If I were to whisper one slight critical word concerning the good old man, it would be this : very little knowledge he exhibits of the profounder conflicts of history, of those deep struggles of principles above States, far above individuals for the most part, principles not historical, but world-historical. Some such in-sight ought to gleam through certain of his leading characters, though but faintly, as Themistocles or Caesar; thus he might give the whole truth, yet not soar too high above the heads of the people for whom he writes. For Plutarch indeed this is a moral world merely, somewhat too fixed and abstract; as opposed to this point of view every other one has to yield. Hence he sometimes gets his great characters entangled in his moral cobwebs, from which he can not free them, though their glory is to have brushed all such hindrances manfully away on the right occasion. Still for his people he has said the true word, mankind must be moral if nought else; only by morality can the multitude participate in that universal life, with-out which a human being can scarcely be called human.

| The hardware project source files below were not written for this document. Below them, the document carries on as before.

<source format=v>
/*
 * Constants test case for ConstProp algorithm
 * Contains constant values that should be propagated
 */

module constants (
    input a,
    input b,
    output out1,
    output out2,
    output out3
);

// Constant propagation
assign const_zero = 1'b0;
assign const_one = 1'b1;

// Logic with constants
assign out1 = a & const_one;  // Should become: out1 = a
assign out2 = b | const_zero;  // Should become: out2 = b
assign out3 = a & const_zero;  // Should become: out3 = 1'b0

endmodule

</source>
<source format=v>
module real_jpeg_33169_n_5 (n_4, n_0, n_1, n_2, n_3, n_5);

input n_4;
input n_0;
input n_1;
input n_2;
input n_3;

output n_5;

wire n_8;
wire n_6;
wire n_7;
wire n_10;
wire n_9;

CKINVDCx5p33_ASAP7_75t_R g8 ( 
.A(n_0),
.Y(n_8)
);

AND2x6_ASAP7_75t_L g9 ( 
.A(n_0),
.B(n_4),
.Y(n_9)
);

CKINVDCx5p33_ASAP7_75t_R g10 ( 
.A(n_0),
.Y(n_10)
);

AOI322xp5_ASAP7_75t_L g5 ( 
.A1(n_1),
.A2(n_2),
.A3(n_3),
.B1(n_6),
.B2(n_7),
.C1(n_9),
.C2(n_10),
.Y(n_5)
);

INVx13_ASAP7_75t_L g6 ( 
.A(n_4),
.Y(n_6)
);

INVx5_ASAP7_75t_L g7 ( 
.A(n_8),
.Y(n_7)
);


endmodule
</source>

A sin less excusable is, that he was sometimes careless about his facts, was not rigidly critical according to our modern historical standard. No, he did not fully appreciate the value of the fact, I think; he did not recognize that what is, has the supremest right to be told just as it is ; aught else is a wrong done to the reality and to history as the record of the reality. Rigidly critical he is not then, still he is far better than a critical writer merely ; what modern biographer has equaled him ?

The man Plutarch we must have, though he be not a critic; his soul is in his book, and we commune with it there that transparent, antique soul, heroic of its kind too, in writing the lives of heroes.

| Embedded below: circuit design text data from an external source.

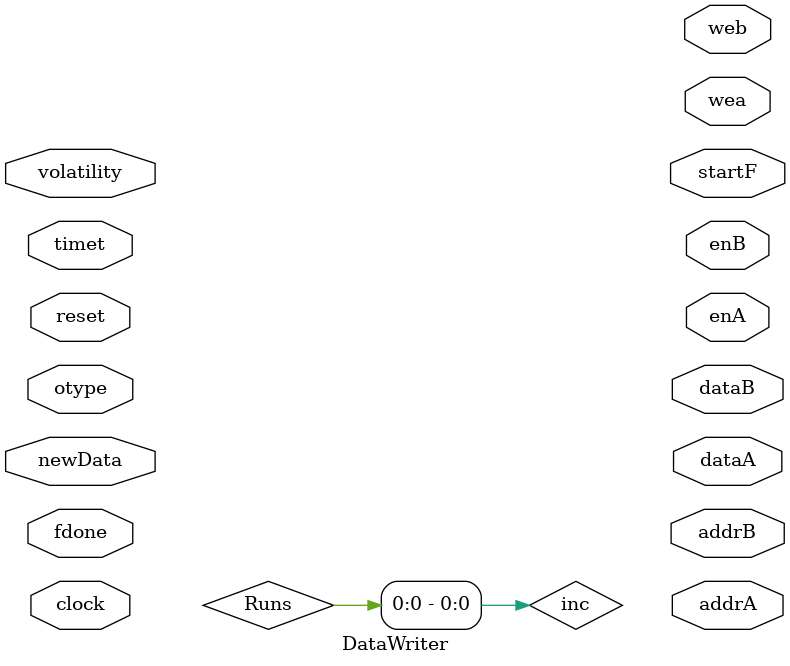
<source format=sv>
`timescale 1ns / 1ps


module DataWriter(
    input logic clock, reset,
    input logic [127:0] newData,
    input logic [31:0] volatility, otype, timet,
    input logic fdone,
    output logic startF,
    output logic enA, enB,
    output logic [3:0] wea,web,
    output logic [31:0] addrA, addrB,
    output logic [31:0] dataA, dataB
    );
    logic clearRuns, incRuns, decRuns, clearDelay, incDelay, decDelay;
    logic [7:0] Runs,Delay;
    assign inc = {24'd0,Runs};
    
    Counter #(8) OptionsRun (clock, reset, clearRuns, incRuns, decRuns, Runs);
    Counter #(8) DelayCount (clock, reset, clearDelay, incDelay, decDelay, Delay);
    
    enum logic [2:0] {NODATA, HASDATA, WAITDATA, WRITE1, WRITE2, WRITE3} currentState,nextState;
    
    always_ff @(posedge clock, posedge reset) begin
        if (reset) begin
            currentState<=NODATA;
        end
        else begin
           currentState<=nextState; 
        end
    end
    always_comb begin
        unique case (currentState)
            NODATA: begin
                
            end
            
            HASDATA: begin
            
            end
            
            WAITDATA: begin
            
            end
        endcase
    end
    
endmodule

</source>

Let us then behold once more the serene old man summoning before his tribunal the great ones of the Past who move through the mellow sunshine of his book, and are often seen in it to their very souls. Philosophy he calls his sunshine; we thus note what he means by Philosophy an unruffled movement of thought and a calm elevation of feeling, united into a happy, undisturbed harmony of character. In him ancient Philosophy has borne, one feels forced to think, its sweetest, if not its most perfect fruit. Philosophy with him is not the keen-edged dialectic of human spirit, not the mighty struggle of Titanic souls to grasp the Universe, to think the thought of God himself: all this lies far beyond the range of Plutarch; his is the honey of the world, not its wormwood ; a sweet serenity of soul looking out upon the troubled waters of the ocean and telling them how to be quiet by means of amiable reflections. Deep, tempest-tossed natures will hardly be satisfied in this manner; but his words are anchors for the people, and therein he is great, great in the very best sense of the word, giving hope and harmonious life to the Many.

In fact it is not Philosophy at all, if we speak strictly, this tendency in Plutarch ; it is rather religiosity a deep, pervading sense of religion. Reverence for the Divine, a strong religious feeling in sacred things is his profoundest trait; nor must we forget that he was officially a Priest of Apollo at Delphi, which lies not more than a good day’s walk from his home here. We feel in his book that he was a Priest of the truest kind, Priest of the God of Light. I do not think that the old religion fully satisfied him, though he conformed to it; he had risen to a universal religion which attunes the soul to the one Creator, and does not distract it with horrible discordant notes of creed and sect; a pure, humane religiosity it is, giving to the possessor goodness, and being an endless source of moral elevation to the multitude who read him. In this soft light of his own spirit all his characters pass before us and are illuminated; we see them in harmony or in struggle with this light, and have left with us some abiding impression of music or of discord coming from their lives. So the traveler on this Sunday afternoon walking through the Chaeroneian vale will have a heart full of veneration for the old heathen, will feel some worship akin to his, and will speak aloud to the passing shadow: Yes, Plutarch, to-day I feel thy worth more than ever before, and I see now that among thy many good qualities, the best one is thy religiosity.